* RECORDS SHOWN:
+++

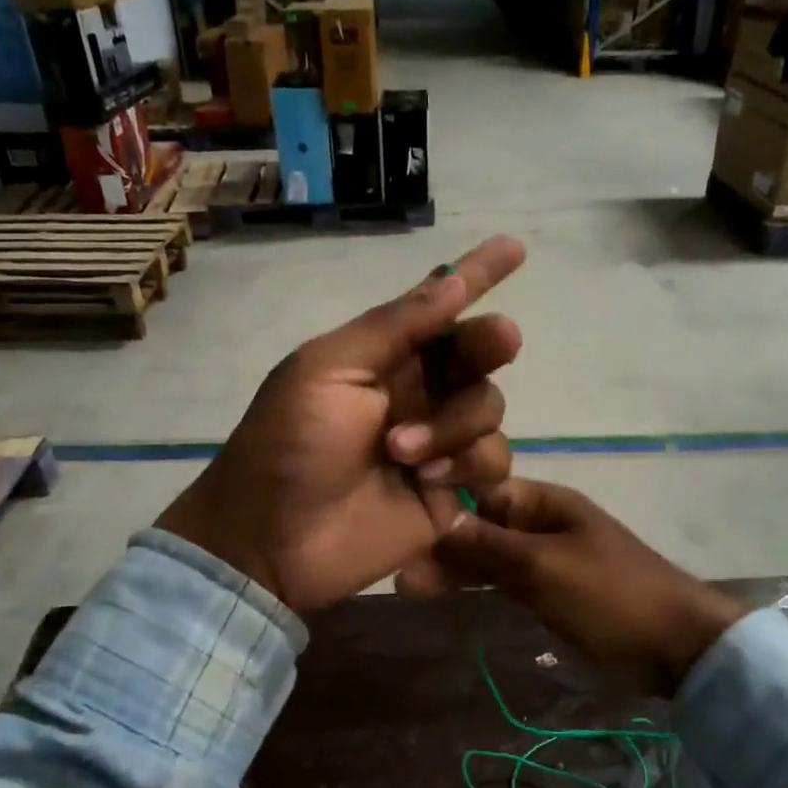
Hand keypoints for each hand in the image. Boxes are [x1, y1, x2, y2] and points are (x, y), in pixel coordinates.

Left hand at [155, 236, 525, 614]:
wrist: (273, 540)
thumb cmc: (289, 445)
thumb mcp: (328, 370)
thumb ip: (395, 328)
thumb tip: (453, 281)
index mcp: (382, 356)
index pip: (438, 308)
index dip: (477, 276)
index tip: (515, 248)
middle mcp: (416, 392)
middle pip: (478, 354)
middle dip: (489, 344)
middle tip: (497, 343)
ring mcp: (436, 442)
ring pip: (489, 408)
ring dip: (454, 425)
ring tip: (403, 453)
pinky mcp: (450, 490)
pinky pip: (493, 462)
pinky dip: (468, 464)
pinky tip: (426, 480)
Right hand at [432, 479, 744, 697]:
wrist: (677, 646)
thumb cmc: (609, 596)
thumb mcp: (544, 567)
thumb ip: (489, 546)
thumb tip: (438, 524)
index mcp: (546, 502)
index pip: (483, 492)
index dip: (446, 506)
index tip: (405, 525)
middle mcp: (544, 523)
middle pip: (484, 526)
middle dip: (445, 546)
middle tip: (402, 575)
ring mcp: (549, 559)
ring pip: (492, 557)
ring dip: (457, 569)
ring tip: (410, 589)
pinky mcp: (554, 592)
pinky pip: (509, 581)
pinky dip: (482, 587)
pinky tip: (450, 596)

+++

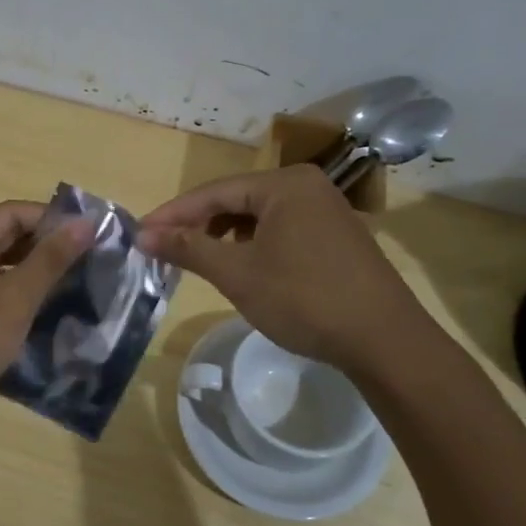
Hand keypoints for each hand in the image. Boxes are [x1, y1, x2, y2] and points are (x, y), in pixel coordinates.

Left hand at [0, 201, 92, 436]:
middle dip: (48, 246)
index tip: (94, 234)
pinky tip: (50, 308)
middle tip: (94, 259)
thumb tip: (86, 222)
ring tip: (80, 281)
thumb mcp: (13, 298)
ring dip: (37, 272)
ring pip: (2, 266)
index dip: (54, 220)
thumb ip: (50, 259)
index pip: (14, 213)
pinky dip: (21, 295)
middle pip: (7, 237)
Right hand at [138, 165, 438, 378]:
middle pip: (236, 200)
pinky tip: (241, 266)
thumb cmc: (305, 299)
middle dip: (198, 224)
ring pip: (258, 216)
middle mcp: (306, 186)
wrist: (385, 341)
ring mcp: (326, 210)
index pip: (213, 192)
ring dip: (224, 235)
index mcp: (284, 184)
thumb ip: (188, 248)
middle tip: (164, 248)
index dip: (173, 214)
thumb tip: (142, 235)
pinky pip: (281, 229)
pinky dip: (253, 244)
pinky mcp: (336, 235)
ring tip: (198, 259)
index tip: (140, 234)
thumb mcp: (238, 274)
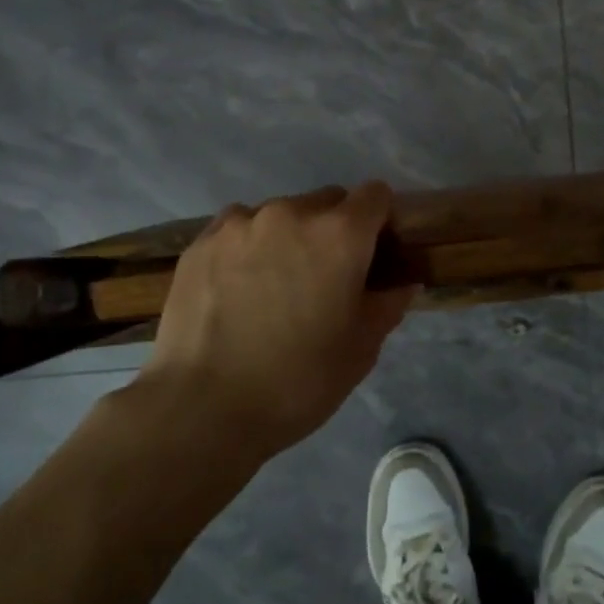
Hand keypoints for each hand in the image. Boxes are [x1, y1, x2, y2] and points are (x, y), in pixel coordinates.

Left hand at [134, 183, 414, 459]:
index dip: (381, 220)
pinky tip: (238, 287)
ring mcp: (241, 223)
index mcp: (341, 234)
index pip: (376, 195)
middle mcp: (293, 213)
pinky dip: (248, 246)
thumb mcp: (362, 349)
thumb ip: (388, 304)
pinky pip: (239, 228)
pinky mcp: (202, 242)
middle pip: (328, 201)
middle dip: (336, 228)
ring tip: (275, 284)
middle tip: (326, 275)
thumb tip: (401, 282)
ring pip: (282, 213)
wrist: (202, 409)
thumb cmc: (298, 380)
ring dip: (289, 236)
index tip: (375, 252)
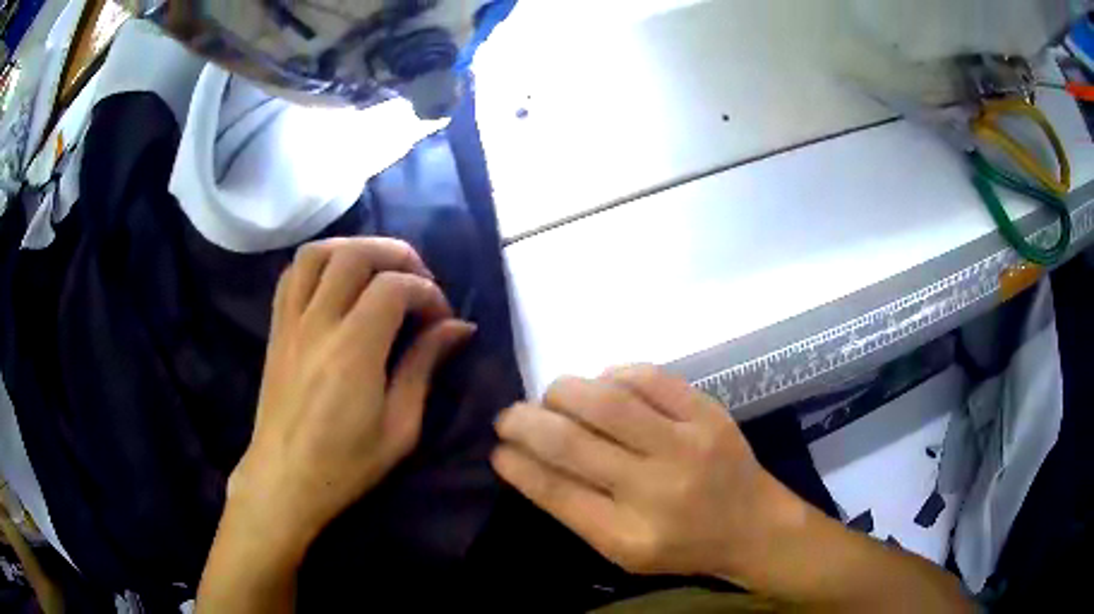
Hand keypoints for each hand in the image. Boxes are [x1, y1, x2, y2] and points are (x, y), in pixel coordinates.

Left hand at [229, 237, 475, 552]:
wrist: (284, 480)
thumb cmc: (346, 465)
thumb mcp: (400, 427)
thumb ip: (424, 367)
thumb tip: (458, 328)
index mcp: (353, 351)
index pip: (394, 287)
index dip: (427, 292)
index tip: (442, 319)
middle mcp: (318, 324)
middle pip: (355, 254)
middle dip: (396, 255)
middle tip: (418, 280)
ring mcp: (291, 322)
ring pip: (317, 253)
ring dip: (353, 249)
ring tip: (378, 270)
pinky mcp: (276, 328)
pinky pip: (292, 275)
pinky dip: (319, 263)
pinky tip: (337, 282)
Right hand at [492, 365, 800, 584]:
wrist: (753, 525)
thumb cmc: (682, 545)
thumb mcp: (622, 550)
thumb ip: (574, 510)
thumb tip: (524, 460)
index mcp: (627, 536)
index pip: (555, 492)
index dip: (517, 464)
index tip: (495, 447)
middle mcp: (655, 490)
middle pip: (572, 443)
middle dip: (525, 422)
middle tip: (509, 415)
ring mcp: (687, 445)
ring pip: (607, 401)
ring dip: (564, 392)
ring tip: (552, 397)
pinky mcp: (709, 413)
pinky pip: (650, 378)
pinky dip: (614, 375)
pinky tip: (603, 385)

+++

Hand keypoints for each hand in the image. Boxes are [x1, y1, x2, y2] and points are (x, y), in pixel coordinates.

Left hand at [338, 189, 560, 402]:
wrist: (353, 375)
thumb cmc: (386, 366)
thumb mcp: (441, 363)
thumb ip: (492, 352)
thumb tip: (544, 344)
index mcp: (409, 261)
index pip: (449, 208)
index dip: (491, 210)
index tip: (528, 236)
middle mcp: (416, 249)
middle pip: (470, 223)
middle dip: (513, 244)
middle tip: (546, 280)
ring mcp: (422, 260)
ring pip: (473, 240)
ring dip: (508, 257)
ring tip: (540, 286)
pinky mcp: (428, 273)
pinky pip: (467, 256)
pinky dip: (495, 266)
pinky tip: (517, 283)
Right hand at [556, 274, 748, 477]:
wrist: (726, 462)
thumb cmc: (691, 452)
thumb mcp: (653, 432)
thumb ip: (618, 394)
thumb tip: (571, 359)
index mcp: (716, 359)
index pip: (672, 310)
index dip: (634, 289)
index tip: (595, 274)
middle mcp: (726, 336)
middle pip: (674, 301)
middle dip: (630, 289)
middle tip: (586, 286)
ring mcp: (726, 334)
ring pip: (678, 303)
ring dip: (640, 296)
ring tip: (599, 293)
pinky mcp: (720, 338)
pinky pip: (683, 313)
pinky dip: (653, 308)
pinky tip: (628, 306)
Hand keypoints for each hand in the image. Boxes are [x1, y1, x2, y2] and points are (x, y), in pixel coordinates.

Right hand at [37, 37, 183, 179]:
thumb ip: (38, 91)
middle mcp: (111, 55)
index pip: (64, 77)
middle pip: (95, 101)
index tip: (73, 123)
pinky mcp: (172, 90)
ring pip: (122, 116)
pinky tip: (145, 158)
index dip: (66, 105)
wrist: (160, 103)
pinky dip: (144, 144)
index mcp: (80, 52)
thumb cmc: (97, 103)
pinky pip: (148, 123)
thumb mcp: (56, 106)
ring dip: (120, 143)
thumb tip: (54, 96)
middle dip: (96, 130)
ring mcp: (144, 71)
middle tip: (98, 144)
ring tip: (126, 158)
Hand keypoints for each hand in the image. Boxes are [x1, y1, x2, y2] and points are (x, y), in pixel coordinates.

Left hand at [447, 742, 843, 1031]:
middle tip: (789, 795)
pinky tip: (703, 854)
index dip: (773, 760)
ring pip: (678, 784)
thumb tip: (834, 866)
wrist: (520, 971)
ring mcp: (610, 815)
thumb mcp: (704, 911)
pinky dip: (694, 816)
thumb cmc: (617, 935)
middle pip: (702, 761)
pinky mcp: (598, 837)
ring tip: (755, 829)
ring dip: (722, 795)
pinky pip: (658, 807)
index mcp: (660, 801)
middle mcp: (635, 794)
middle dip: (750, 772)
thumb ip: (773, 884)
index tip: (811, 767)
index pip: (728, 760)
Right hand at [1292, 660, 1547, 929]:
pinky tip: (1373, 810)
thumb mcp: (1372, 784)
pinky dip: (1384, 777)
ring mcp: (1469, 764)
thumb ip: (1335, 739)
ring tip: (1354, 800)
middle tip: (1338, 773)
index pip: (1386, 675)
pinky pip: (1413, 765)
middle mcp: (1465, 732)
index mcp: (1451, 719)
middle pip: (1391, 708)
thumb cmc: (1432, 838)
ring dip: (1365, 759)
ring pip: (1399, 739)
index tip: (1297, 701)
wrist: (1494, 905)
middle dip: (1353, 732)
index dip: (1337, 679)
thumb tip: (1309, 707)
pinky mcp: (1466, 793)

+++

* EXERCISE REQUIREMENTS: In the entries above, find the line holding "pinky mcp: (428, 273)" and the line holding "index tip: (1297, 701)", then retype exactly those two lines and every line between them, and nothing else.

* WRITTEN RESPONSE:
pinky mcp: (428, 273)
pinky pip: (467, 256)
pinky dip: (495, 266)
pinky tip: (517, 283)
Right hand at [556, 274, 748, 477]:
wrist: (726, 462)
thumb cmc: (691, 452)
thumb mcp: (653, 432)
thumb ip: (618, 394)
thumb tip: (571, 359)
index mcp: (716, 359)
index pip: (672, 310)
index dip: (634, 289)
index tip: (595, 274)
middle mcp: (726, 336)
middle pip: (674, 301)
middle dip: (630, 289)
middle tip: (586, 286)
ring mcp: (726, 334)
ring pip: (678, 303)
ring dip: (640, 296)
ring tip: (599, 293)
pinky mcp: (720, 338)
pinky pip: (683, 313)
pinky dip: (653, 308)
pinky tip: (628, 306)
Hand keypoints for each hand in the image. Boxes are [x1, y1, x2, y2] and points are (x, y), in pixel coordinates.

Right hand at [37, 37, 183, 179]:
thumb ip: (38, 91)
middle mcp: (111, 55)
index pip: (64, 77)
middle pip: (95, 101)
index tip: (73, 123)
pinky mcp: (172, 90)
ring pip: (122, 116)
pinky tip: (145, 158)
index dip: (66, 105)
wrist: (160, 103)
pinky dip: (144, 144)
index mcp: (80, 52)
thumb cmc: (97, 103)
pinky pip: (148, 123)
thumb mcp: (56, 106)
ring dip: (120, 143)
thumb tip: (54, 96)
middle dip: (96, 130)
ring mcp: (144, 71)
middle tip: (98, 144)
ring tip: (126, 158)
Hand keypoints for each hand in the image. Boxes are [x1, y1, x2, y2] and points are (x, y), in pixel coordinates.

Left hand at [447, 742, 843, 1031]:
middle tip: (789, 795)
pinky tip: (703, 854)
index dip: (773, 760)
ring pip: (678, 784)
thumb tip: (834, 866)
wrist: (520, 971)
ring mcp: (610, 815)
thumb mcp: (704, 911)
pinky dip: (694, 816)
thumb cmc: (617, 935)
middle pip: (702, 761)
pinky mcp: (598, 837)
ring tip: (755, 829)
ring dip: (722, 795)
pinky pip: (658, 807)
index mcp: (660, 801)
middle mcp: (635, 794)
middle dip: (750, 772)
thumb ip: (773, 884)
index tip: (811, 767)
index pip: (728, 760)
Right hand at [1292, 660, 1547, 929]:
pinky tip: (1373, 810)
thumb mcp: (1372, 784)
pinky dip: (1384, 777)
ring mcp: (1469, 764)
thumb ip: (1335, 739)
ring tip: (1354, 800)
middle tip: (1338, 773)
index pip: (1386, 675)
pinky pip: (1413, 765)
middle mcp: (1465, 732)
index mcp: (1451, 719)
middle pip: (1391, 708)
thumb cmc: (1432, 838)
ring dip: (1365, 759)
ring pip: (1399, 739)
index tip: (1297, 701)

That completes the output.